STUDY TEXT:
- - -

September 9, 2024

Your UI Sucks and You Are Wrong—You DO Need a Design System

How do you scale the UI for your product when the code is spread across different repos, using various technologies that aren’t compatible with each other?

In a previous role, I worked at a mid-sized company where the UI was built using Angular, React, .NET MVC, .NET Web Forms, Telerik UI, jQuery UI, KnockoutJS, and a mix of custom CSS and jQuery plugins accumulated over 15 years. Most features were tightly coupled.

I suspect many codebases that have been around for a while look something like this. I’d even go so far as to say that FAANG codebases might be no different. It’s a mess, and solving it is tough because a rewrite would be extremely expensive in an already competitive market where your major competition is lightyears ahead. Most SaaS companies aren’t engineering-driven. While they have engineering departments, it’s seen as a necessary function, not the core offering of the business.

It’s easy to imagine this scenario and realize there’s no consistent user experience across features. Implementing a new user experience requires writing the same UI code over and over, leading to inconsistencies, bugs, and rework. It’s also likely that most small to mid-size companies hire mostly full-stack developers who lack deep UI expertise. In the short term, this might seem efficient, but it eventually leads to diminishing returns, and the deeper they go with this model, the bigger the tech debt hole they dig.

How do we solve it?

A rewrite isn’t an option, and there’s likely neither the will nor investment from the board. Remember, most software companies don’t view themselves as engineering-driven; they see engineering as necessary but not their core strength. In my opinion, the solution is a Design System.

I’ve noticed through many online interactions with designers and front-end engineers that there’s a misconception about what a design system should be. There are many beautiful systems built in public, but that’s not what I’m talking about. When I say a design system, I mean the simplest version that solves your organization’s UI and user experience challenges. Of course, if you have the resources and leadership support, you can go for a more robust, open-source version.

Adopting an open-source design system

If you’re starting fresh or your tech stack isn’t as complex as the one I described earlier, adopting an existing system might be a good option. If your entire codebase is a single-page application (SPA) built on React, there won’t be many issues adopting something flexible for your team and brand.

But that’s not the case for the scenario I described. If you find yourself in that situation, you’ll know what I mean. If you have to descope UI features that would improve the user experience, then you have a problem with your tools.

Start small and build on that. Real agile.

You need a design system, and starting one isn’t the big, expensive ordeal it’s made out to be. It can be, but it doesn’t have to. Start by identifying your requirements and constraints. In the tech stack I mentioned earlier, your system needs to be compatible across different technologies. You likely don’t have a dedicated roadmap for it, so it needs to start small, prioritizing reusable UI elements that fit into the existing development process. Another constraint: you can’t rewrite legacy code.

- - -

Collected data entries:
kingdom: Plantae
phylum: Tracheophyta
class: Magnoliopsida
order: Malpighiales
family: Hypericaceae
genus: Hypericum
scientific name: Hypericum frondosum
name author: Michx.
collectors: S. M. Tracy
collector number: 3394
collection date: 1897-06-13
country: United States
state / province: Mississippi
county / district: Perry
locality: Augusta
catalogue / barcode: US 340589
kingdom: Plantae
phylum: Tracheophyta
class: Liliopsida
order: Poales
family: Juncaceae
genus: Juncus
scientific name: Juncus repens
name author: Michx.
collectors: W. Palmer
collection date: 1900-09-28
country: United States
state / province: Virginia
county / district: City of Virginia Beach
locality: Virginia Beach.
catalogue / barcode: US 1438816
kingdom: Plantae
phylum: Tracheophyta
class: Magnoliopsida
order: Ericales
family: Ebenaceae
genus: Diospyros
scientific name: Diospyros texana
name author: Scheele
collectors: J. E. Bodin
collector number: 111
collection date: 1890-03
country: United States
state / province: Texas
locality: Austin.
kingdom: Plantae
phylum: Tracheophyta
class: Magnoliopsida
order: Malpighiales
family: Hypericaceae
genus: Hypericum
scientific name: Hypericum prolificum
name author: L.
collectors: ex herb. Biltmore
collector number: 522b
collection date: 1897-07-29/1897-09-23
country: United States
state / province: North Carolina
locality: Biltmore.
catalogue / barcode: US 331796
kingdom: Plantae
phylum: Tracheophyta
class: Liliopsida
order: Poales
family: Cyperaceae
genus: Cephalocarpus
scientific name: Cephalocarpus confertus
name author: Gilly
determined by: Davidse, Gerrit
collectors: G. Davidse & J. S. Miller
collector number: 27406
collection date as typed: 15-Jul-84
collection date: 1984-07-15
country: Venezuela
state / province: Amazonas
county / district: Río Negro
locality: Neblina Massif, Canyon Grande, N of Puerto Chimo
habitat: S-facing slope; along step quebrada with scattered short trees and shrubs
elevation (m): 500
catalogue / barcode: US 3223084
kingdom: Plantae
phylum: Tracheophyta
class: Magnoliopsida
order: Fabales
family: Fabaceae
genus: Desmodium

- - -

YOUR TASKS:
**1.** Answer these about the design system article:
(a) For how many years had the mix of custom CSS and jQuery plugins built up at the mid-sized company?
(b) What kind of developers does the writer say most small to mid-size companies mostly hire?
(c) If a whole codebase is a single-page application built on which library, will adopting an existing system cause few issues?
**2.** Carry the design system article on from its last sentence, keeping the same voice.
You won't need the items for anything here.

ANSWERS IN ORDER:
**1.**
(a) 15 years.
(b) Full-stack developers who lack deep UI expertise.
(c) React.

**2.**
So how do you do it?

Here’s what my team and I did to solve our issue. It wasn’t fixed overnight, but it put us on the right path:

  1. We started by creating an inventory of our UI. Brad Frost, author of Atomic Design, suggests collecting screenshots of all the UI component variations you can find.
  2. Identify the technology each component is built on.
  3. Find an approach that will give you the broadest support and early wins. In other words, what are you going to build, and with what technology?

You don’t need to start with a full component library before you can use it. Think simpler. Start by building a set of design tokens as CSS variables to be shared. This small step will normalize your brand across the product, and it’s compatible with any stack

In our case, we took a hybrid approach. Given the diversity of our UI, we decided to build our own UI components using Web Components. To ensure compatibility across our stack, we chose Stencil JS, a web component compiler built by the Ionic team. It allows you to create web components that can be integrated with any framework. We didn’t start by building every component we thought we needed. Instead, we began with a button—something simple yet essential, with all the variations we needed across the system.

With each new feature, we added additional components that were high priority.

This approach worked for us. I’m not suggesting it’s the solution for everyone.

I don’t know your challenges. We had the front-end expertise to build this kind of solution. It solved many of our UI compatibility issues across applications. You can start smaller—by writing reusable CSS, for example, and later integrating it with components. Find your path.

Your UI sucks, and you need a design system.

Let me know your thoughts. Have you worked on a similar solution? How would you approach it differently?